PMR: I should at least thank the CAS/ACS for being so clear about their position - even though it is a simple NO. (It is usually impossible to get any replies at all from Closed Access and Closed Data publishers). In a previous post (Robert Massie on OA and PMR) I reported when Robert Massie commented on the value of Scifinder. Here the issue was that Scifinder (a search engine) and the content (Chemical Abstracts) was Closed, which in m opinion limits its use in Web2.0 applications - RobertM disagreed, saying that Web2.0 and Scifinder was not a binary decision.

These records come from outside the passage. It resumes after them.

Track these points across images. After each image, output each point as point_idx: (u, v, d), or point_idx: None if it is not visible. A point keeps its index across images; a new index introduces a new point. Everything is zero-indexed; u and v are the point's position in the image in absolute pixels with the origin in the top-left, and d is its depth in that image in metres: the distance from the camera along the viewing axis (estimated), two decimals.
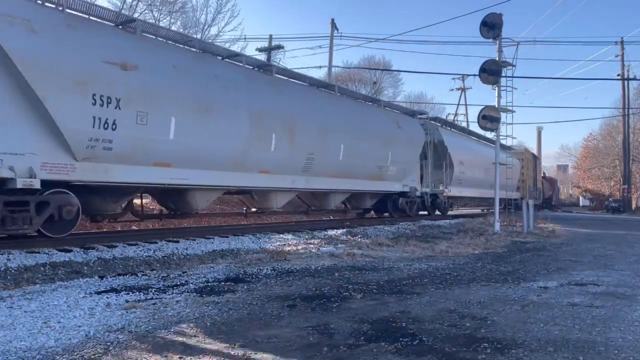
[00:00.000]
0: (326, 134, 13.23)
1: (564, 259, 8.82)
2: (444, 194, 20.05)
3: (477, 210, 28.80)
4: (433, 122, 21.16)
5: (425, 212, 20.30)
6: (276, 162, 11.75)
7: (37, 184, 7.62)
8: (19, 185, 7.41)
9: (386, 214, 18.30)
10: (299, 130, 12.26)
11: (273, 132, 11.48)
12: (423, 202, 19.17)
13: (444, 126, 22.16)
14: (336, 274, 6.63)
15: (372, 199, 17.16)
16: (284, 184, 12.30)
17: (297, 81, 13.82)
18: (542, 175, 51.31)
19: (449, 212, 23.00)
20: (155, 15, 21.96)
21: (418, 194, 18.32)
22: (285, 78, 13.41)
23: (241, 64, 11.85)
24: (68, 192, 8.23)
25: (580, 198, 65.17)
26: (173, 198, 10.85)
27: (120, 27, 9.51)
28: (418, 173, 18.60)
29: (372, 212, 18.91)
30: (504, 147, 29.57)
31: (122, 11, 19.51)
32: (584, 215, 33.41)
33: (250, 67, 12.26)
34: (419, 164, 18.62)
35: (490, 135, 23.71)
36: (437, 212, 20.97)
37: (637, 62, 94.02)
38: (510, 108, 15.88)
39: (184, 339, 3.70)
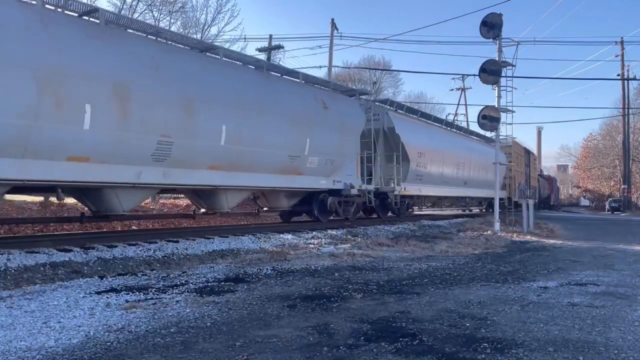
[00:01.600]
0: (195, 109, 9.50)
1: (564, 259, 8.82)
2: (395, 192, 16.37)
3: (453, 212, 25.44)
4: (381, 104, 17.41)
5: (375, 215, 17.21)
6: (97, 145, 8.11)
7: None
8: None
9: (335, 216, 14.67)
10: (141, 100, 8.65)
11: (87, 101, 7.84)
12: (373, 203, 15.69)
13: (398, 110, 18.29)
14: (336, 274, 6.63)
15: (290, 199, 13.37)
16: (122, 177, 8.70)
17: (140, 34, 9.67)
18: (539, 173, 49.76)
19: (418, 213, 20.60)
20: (155, 15, 21.98)
21: (355, 191, 14.44)
22: (128, 30, 9.44)
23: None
24: None
25: (581, 198, 65.19)
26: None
27: None
28: (357, 167, 14.85)
29: (305, 214, 14.94)
30: (487, 140, 26.61)
31: (122, 11, 19.51)
32: (583, 216, 33.41)
33: (52, 8, 8.27)
34: (358, 156, 14.91)
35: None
36: (391, 214, 17.66)
37: (637, 62, 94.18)
38: (510, 108, 15.88)
39: (184, 339, 3.70)
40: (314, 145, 12.54)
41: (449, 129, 23.07)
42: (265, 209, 13.38)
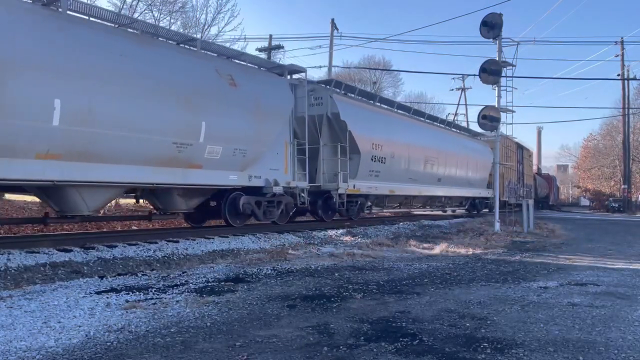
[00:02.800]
0: (5, 76, 6.94)
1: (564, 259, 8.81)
2: (340, 190, 13.55)
3: (425, 211, 21.69)
4: (324, 85, 14.54)
5: (316, 218, 14.80)
6: None
7: None
8: None
9: (256, 220, 12.17)
10: None
11: None
12: (307, 203, 13.12)
13: (348, 94, 15.29)
14: (336, 274, 6.63)
15: (188, 198, 10.60)
16: None
17: None
18: (537, 171, 48.32)
19: (381, 215, 18.80)
20: (156, 15, 21.99)
21: (280, 189, 11.92)
22: None
23: None
24: None
25: (580, 198, 65.19)
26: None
27: None
28: (285, 159, 12.30)
29: (213, 217, 12.40)
30: (471, 132, 24.84)
31: (122, 11, 19.52)
32: (583, 216, 33.42)
33: None
34: (287, 146, 12.35)
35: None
36: (338, 217, 15.14)
37: (637, 62, 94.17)
38: (510, 108, 15.89)
39: (184, 339, 3.70)
40: (213, 131, 9.81)
41: (419, 118, 19.89)
42: (156, 212, 10.95)
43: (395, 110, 18.31)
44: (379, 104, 17.31)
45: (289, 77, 12.99)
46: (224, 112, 10.23)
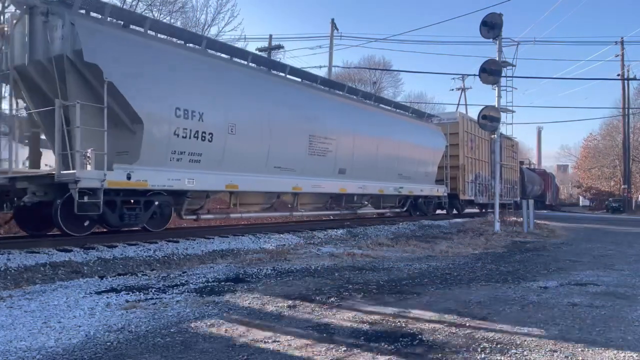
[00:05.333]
0: None
1: (564, 259, 8.82)
2: (81, 183, 7.84)
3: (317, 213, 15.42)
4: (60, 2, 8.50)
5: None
6: None
7: None
8: None
9: None
10: None
11: None
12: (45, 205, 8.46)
13: (116, 21, 9.24)
14: (336, 274, 6.63)
15: None
16: None
17: None
18: (528, 166, 43.97)
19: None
20: (156, 15, 21.96)
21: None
22: None
23: None
24: None
25: (580, 198, 65.18)
26: None
27: None
28: None
29: None
30: (418, 114, 19.44)
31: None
32: (584, 216, 33.42)
33: None
34: None
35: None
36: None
37: (637, 62, 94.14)
38: (510, 108, 15.89)
39: (184, 339, 3.70)
40: None
41: (313, 84, 13.96)
42: None
43: (249, 63, 11.78)
44: (208, 50, 10.88)
45: None
46: None
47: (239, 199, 11.51)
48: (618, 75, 38.84)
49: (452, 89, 45.25)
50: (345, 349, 3.51)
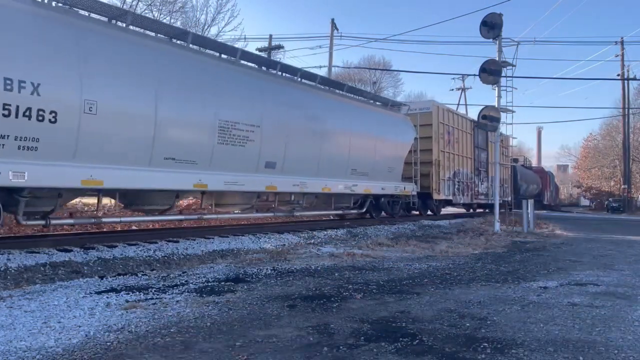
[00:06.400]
0: None
1: (564, 259, 8.82)
2: None
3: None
4: None
5: None
6: None
7: None
8: None
9: None
10: None
11: None
12: None
13: None
14: (336, 274, 6.63)
15: None
16: None
17: None
18: (523, 163, 41.19)
19: None
20: (156, 15, 21.97)
21: None
22: None
23: None
24: None
25: (580, 198, 65.20)
26: None
27: None
28: None
29: None
30: (380, 100, 16.93)
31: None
32: (584, 216, 33.41)
33: None
34: None
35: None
36: None
37: (637, 62, 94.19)
38: (510, 108, 15.89)
39: (184, 339, 3.70)
40: None
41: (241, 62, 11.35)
42: None
43: (129, 26, 9.00)
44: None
45: None
46: None
47: (116, 200, 9.29)
48: (618, 75, 38.85)
49: (452, 89, 45.24)
50: (345, 349, 3.51)
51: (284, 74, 12.61)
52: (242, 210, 12.01)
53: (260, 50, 27.76)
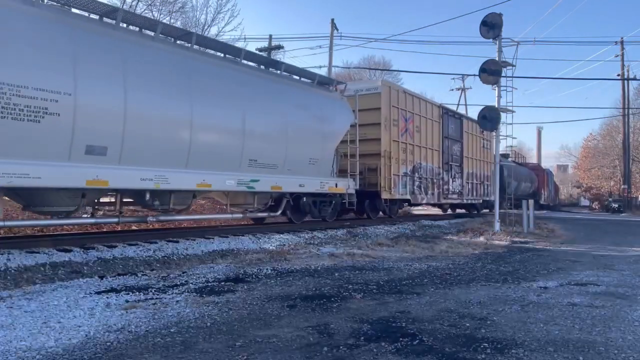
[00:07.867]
0: None
1: (564, 259, 8.82)
2: None
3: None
4: None
5: None
6: None
7: None
8: None
9: None
10: None
11: None
12: None
13: None
14: (336, 274, 6.63)
15: None
16: None
17: None
18: (514, 159, 36.87)
19: None
20: (156, 15, 21.96)
21: None
22: None
23: None
24: None
25: (580, 198, 65.17)
26: None
27: None
28: None
29: None
30: (303, 74, 12.81)
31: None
32: (584, 216, 33.41)
33: None
34: None
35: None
36: None
37: (637, 62, 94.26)
38: (510, 108, 15.87)
39: (184, 339, 3.69)
40: None
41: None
42: None
43: None
44: None
45: None
46: None
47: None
48: (618, 75, 38.85)
49: (452, 89, 45.23)
50: (345, 349, 3.51)
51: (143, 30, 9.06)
52: (55, 213, 8.04)
53: (260, 50, 27.74)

Here the issue is that CAS identifiers have come to be accepted as a primary identifier system for chemistry - thus caffeine has the CAS number [58-08-2]. This is the only number I can reliably get from CAS without paying (or having my institution or country pay). The number is semantically almost void - it cannot be worked out like an InChI. InChI and CAS serve different purposes - CAS can be related to any substance including mixtures of molecules such as kerosene - InChI is algorithmically derived from the molecular structure and does not apply to mixtures. CAS numbers are frequently used to assert what a substance is and to indicate whether two substances are the same or different. They are commonly used in supplier catalogues and on bottles.
CAS numbers are copyright CAS/ACS who have the legal right to regulate their use - as above. They would make excellent identifiers for the semantic web, except that they are closed. If I want to find out what [67-64-1] is I can only do this by paying CAS - about 6 USD for each lookup (e.g. on STN Easy). This immediately rules it out for any semantic web application which assumes that resolving links is free. Wikpedia tells me that this number corresponds to acetone (nail varnish remover) but they now do not have the freedom to do this. Similarly Pubchem do not use CAS numbers as they have no right to do so. (Anumber of suppliers and other sources quote CAS numbers, many without explicit permission).
An identifier system for chemistry is extremely valuable (patents, safety, etc.) but can cause great problems when mistakes are made. If compounds are misordered because of mistakes in identifiers serious accidents could occur. An open system of identifiers would be highly valuable in developing the chemical semantic web and increasing quality. The closed and restrictive practices of CAS make it more difficult to create Web 2.0 applications in chemistry.
I do not believe this situation can last. Closed systems on the web cannot survive for many more years unless rigorously enforced by restrictive legal and business processes. The heads of chemistry departments who currently have no concern for informatics in the C21 will retire and a new generation of less conservative chemists will increasingly sweep away the Closed approach. Technology such as robots acting on semantic publications will make human-collected abstracts obsolete.
If CAS do not adapt to the culture of the modern web tensions will continue to increase in the chemical information arena. RobertM has already hinted that there is systematic stealing of CAS material. I do not condone this, but neither do I condone the closed control of a valuable system of identifiers.